Jesse Helms may have started as a Democrat and finished as a Republican. But he always sang “Dixie.”
And those who sang it with him are now working for John McCain.Alex Castellanos, the veteran Republican media consultant who produced the so-called “White Hands” commercial that Helms used against Gantt, has according to the Washington Post been advising McCain’s campaign on media strategy.
Castellanos bluntly refers to his work with Helms as “The Cause.” And That cause has attracted other key players from the late senator’s campaigns.
Republican strategist Charlie Black, perhaps the most prominent member of McCain’s political inner circle (especially since he suggested that a terrorist attack on the U.S. would benefit the Republican’s prospects this fall), advised Helms throughout much of the senator’s career and played a particularly central role in the 1990 campaign, according to contemporary media accounts.
When the “White Hands” ad stirred a national controversy, Black appeared on the PBS’s Newshour to defend it. Democratic National Committee chairman Ron Brown, who was also on the show, said to Black: “You are a principal adviser of Jesse Helms. Would you advise him to run that kind of ad, Charlie?

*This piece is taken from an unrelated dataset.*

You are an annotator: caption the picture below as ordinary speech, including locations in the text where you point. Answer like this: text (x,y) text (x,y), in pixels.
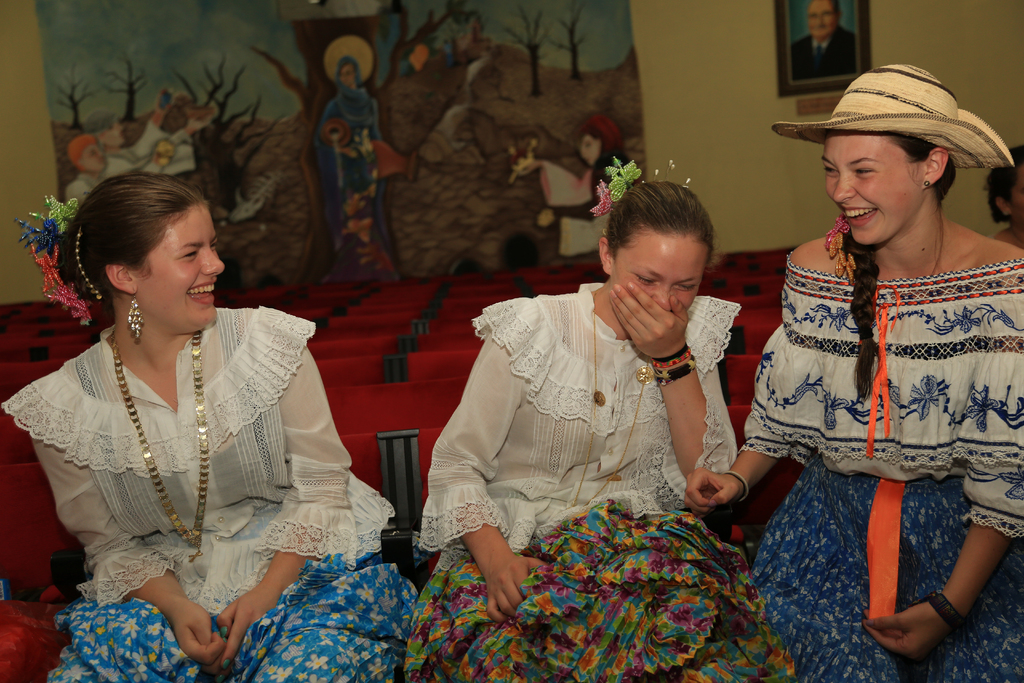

Do you approve of that ad, Charlie?”
Black replied, “I advised Jesse Helms to do what he’s always done.”
The question now is whether Black will advise McCain, another Republican who is trailing an attractive African-American Democrat, to do what Helms always did?
The answer is: Not exactly.
McCain’s presidential campaign will not be a precise homage to Helms.
Black and his fellow strategists will undoubtedly be a bit subtler.
But Mel Watt suggested in a recent interview that we might still hear the faint strains of “Dixie.”
“Clearly, times have changed, and people aren’t going to be able to get away with those kind of direct racial appeals,” said Watt recalling the 1990 anti-Gantt campaigning by Helms and his associates. “But they will make them more subtle, and call them something else. They’ll call them economic appeals, like they did with the ‘White Hands’ ad.”